YOUR ASSIGNMENT
Filter the listing below, please, and copy only the lines with the word "นอกไลน".

-------- LISTED ENTRIES --------

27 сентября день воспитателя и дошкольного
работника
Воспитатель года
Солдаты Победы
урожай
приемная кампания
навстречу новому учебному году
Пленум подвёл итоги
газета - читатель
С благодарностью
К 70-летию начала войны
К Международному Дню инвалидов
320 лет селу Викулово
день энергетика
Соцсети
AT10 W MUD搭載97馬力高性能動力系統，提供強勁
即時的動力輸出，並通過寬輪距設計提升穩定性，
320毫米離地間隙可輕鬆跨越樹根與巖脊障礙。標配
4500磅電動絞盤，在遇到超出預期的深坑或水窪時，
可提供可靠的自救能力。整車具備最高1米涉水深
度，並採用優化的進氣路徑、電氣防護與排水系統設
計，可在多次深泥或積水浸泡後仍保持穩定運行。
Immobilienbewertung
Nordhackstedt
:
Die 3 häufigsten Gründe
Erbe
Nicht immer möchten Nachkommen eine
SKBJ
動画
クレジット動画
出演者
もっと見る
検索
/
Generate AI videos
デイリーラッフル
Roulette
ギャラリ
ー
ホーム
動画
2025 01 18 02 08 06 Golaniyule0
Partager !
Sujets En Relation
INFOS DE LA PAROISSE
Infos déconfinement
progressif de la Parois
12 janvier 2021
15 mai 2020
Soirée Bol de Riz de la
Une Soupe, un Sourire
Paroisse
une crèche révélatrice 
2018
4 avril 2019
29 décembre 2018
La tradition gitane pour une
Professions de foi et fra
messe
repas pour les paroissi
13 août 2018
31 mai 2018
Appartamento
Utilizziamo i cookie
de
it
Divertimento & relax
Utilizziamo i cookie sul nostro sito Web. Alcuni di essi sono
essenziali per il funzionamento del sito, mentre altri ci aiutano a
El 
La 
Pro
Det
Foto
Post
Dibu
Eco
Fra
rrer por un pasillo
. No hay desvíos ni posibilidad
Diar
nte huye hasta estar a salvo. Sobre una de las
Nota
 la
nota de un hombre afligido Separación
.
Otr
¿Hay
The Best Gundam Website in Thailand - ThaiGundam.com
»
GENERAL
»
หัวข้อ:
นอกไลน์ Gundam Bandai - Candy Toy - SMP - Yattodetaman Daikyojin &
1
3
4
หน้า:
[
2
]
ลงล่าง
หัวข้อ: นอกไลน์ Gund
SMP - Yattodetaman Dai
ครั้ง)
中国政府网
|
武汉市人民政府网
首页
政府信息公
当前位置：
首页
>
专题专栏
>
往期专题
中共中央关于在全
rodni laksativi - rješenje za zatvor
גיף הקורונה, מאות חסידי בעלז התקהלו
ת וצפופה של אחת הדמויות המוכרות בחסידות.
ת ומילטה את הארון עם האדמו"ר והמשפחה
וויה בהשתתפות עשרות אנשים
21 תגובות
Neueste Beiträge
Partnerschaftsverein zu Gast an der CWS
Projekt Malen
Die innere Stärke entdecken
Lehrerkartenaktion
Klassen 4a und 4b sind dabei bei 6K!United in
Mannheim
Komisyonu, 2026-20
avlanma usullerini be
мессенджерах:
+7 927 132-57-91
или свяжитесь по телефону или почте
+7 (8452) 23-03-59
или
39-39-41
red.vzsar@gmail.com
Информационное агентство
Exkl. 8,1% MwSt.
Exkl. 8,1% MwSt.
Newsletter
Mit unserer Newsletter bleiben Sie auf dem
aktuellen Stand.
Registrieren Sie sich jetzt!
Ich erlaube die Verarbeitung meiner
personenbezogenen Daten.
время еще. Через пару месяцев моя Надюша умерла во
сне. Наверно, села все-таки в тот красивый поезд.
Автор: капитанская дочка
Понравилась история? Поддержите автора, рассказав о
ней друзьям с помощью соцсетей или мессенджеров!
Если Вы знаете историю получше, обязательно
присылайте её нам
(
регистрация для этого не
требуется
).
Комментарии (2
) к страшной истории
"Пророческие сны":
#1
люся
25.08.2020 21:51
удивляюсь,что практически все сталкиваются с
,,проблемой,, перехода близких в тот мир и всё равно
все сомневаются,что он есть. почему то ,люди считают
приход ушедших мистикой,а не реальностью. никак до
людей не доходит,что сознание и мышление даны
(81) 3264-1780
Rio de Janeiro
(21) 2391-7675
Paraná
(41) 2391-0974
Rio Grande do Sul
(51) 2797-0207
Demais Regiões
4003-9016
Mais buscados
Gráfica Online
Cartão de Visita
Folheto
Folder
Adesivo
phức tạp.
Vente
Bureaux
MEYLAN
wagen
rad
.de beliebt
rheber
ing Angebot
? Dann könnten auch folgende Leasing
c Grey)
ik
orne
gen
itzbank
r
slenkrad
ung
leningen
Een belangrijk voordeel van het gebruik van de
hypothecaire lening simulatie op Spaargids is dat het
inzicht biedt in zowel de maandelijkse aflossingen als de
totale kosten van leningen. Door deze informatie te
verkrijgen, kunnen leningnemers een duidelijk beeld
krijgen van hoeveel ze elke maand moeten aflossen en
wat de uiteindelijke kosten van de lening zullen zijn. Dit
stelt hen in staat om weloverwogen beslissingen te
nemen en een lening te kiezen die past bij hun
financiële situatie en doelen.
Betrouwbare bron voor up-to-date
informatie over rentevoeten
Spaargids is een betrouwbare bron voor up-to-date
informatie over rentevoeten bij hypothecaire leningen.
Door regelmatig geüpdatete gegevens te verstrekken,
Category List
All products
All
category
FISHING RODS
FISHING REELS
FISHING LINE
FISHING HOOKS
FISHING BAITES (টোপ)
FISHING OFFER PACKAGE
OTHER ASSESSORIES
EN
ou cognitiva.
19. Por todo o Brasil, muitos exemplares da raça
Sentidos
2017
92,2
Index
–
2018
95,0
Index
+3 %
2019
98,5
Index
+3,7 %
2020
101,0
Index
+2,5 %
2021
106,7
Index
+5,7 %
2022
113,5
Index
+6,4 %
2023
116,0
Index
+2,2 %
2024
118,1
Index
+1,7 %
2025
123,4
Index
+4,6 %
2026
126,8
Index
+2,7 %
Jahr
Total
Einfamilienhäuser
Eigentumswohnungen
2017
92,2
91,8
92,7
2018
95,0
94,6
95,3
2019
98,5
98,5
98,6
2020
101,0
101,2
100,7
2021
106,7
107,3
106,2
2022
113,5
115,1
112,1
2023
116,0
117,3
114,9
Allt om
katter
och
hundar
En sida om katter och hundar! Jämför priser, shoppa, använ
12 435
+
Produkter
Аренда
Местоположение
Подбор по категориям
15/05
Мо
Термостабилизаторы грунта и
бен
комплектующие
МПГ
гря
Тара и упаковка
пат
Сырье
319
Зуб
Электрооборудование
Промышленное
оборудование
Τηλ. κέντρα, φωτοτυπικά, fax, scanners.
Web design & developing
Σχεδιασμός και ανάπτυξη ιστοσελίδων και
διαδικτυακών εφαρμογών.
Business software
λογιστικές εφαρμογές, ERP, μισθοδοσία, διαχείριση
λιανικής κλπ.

--------

WRITTEN RESPONSE
นอกไลน์ Gundam Bandai - Candy Toy - SMP - Yattodetaman Daikyojin &
หัวข้อ: นอกไลน์ Gund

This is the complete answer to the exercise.